Lots of people treat the Republican Party’s inability to unify around an alternative health-care plan, four years after the passage of the Affordable Care Act, as some kind of homework assignment they keep procrastinating on. But the problem isn’t that Cantor and Boehner and Ryan would rather lay around on the sofa drinking beer and playing video games than write their health-care plan already.
It’s that there’s no plan out there that is both ideologically acceptable to conservatives and politically defensible. Carping from the sidelines is a great strategy for Republicans because status quo bias is extremely powerful. It lets them highlight the downside of every trade-off without owning any downside of their own. They can vaguely promise to solve any problem with the status quo ante without exposing themselves to the risk any real reform entails. Republicans can exploit the disruption of the transition to Obamacare unencumbered by the reality that their own plans are even more disruptive.

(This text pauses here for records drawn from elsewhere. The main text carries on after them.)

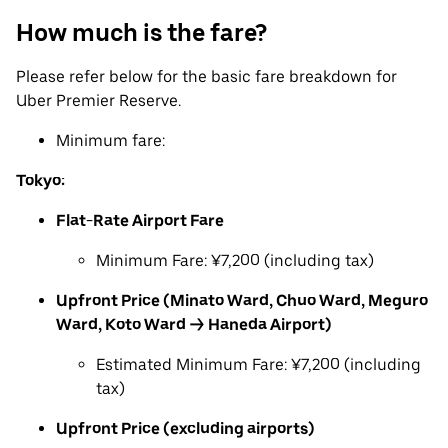
How much is the fare?
Please refer below for the basic fare breakdown for
Uber Premier Reserve.
Minimum fare:
Tokyo:
Flat-Rate Airport Fare
Minimum Fare: ¥7,200 (including tax)
Upfront Price (Minato Ward, Chuo Ward, Meguro
Ward, Koto Ward → Haneda Airport)
Estimated Minimum Fare: ¥7,200 (including
tax)
Upfront Price (excluding airports)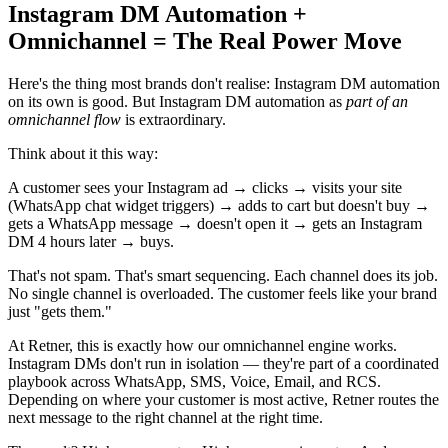
Instagram DM Automation +
Omnichannel = The Real Power Move
Here's the thing most brands don't realise: Instagram DM automation
on its own is good. But Instagram DM automation as
part of an
omnichannel flow
is extraordinary.
Think about it this way:
A customer sees your Instagram ad → clicks → visits your site
(WhatsApp chat widget triggers) → adds to cart but doesn't buy →
gets a WhatsApp message → doesn't open it → gets an Instagram
DM 4 hours later → buys.
That's not spam. That's smart sequencing. Each channel does its job.
No single channel is overloaded. The customer feels like your brand
just "gets them."
At Retner, this is exactly how our omnichannel engine works.
Instagram DMs don't run in isolation — they're part of a coordinated
playbook across WhatsApp, SMS, Voice, Email, and RCS.
Depending on where your customer is most active, Retner routes the
next message to the right channel at the right time.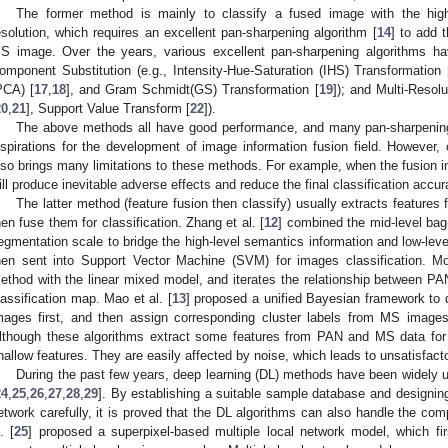
The former method is mainly to classify a fused image with the high 
esolution, which requires an excellent pan-sharpening algorithm [
14
] to add 
S image. Over the years, various excellent pan-sharpening algorithms ha
omponent Substitution (e.g., Intensity-Hue-Saturation (IHS) Transformation 
PCA) [
17
,
18
], and Gram Schmidt(GS) Transformation [
19
]); and Multi-Resol
20
,
21
], Support Value Transform [
22
]).
The above methods all have good performance, and many pan-sharpening
nspirations for the development of image information fusion field. However, 
lso brings many limitations to these methods. For example, when the fusion ima
ill produce inevitable adverse effects and reduce the final classification accur
The latter method (feature fusion then classify) usually extracts featur
hen fuse them for classification. Zhang et al. [
12
] combined the mid-level bag
egmentation scale to bridge the high-level semantics information and low-level
hen sent into Support Vector Machine (SVM) for images classification. Mo
ethod with the linear mixed model, and iterates the relationship between P
lassification map. Mao et al. [
13
] proposed a unified Bayesian framework t
mages first, and then assign corresponding cluster labels from MS images fo
lthough these algorithms extract some features from PAN and MS data for c
hallow features. They are easily affected by noise, which leads to unsatisfactor
During the past few years, deep learning (DL) methods have been widely u
24
,
25
,
26
,
27
,
28
,
29
]. By establishing a suitable sample database and designing 
etwork carefully, it is proved that the DL algorithms can also handle the co
. [
25
] proposed a superpixel-based multiple local network model, which fir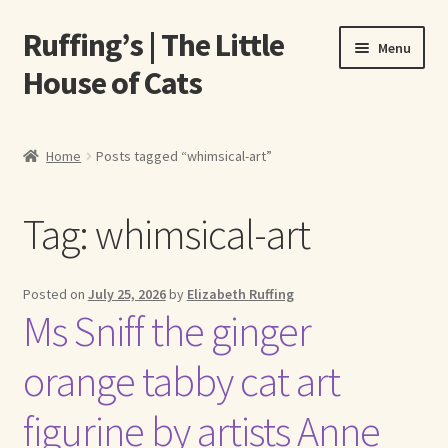
Ruffing’s | The Little
Skip
Skip
Menu
to
to
House of Cats
navigation
content
Home
Home
Posts tagged “whimsical-art”
About Elizabeth Ruffing
Tag:
whimsical-art
About Our Fine Art Prints
About Us
Posted on
July 25, 2026
by
Elizabeth Ruffing
Ms Sniff the ginger
A E Ruffing
orange tabby cat art
Abby Laurence
figurine by artists Anne
Elizabeth Ruffing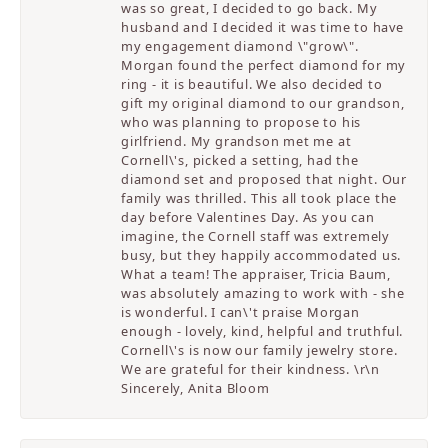
was so great, I decided to go back. My
husband and I decided it was time to have
my engagement diamond \"grow\".
Morgan found the perfect diamond for my
ring - it is beautiful. We also decided to
gift my original diamond to our grandson,
who was planning to propose to his
girlfriend. My grandson met me at
Cornell\'s, picked a setting, had the
diamond set and proposed that night. Our
family was thrilled. This all took place the
day before Valentines Day. As you can
imagine, the Cornell staff was extremely
busy, but they happily accommodated us.
What a team! The appraiser, Tricia Baum,
was absolutely amazing to work with - she
is wonderful. I can\'t praise Morgan
enough - lovely, kind, helpful and truthful.
Cornell\'s is now our family jewelry store.
We are grateful for their kindness. \r\n
Sincerely, Anita Bloom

Now, for this method to work, you need to pretend to have a plan of your own somewhere. Cathy McMorris-Rogers’s response to the State of the Union address heavily emphasized the message that Republicans were definitely, positively going to unveil their own health-care plan. “We have solutions to help you take home more of your pay, through lower taxes, cheaper energy costs and affordable health care,” she promised. “No, we shouldn’t go back to the things — the way things were, but this law is not working. Republicans believe health-care choices should be yours, not the government’s, and that whether you’re a boy with Down syndrome or a woman with breast cancer, you can find coverage and a doctor who will treat you.” Time noted that “the repeal and replace message is already working.”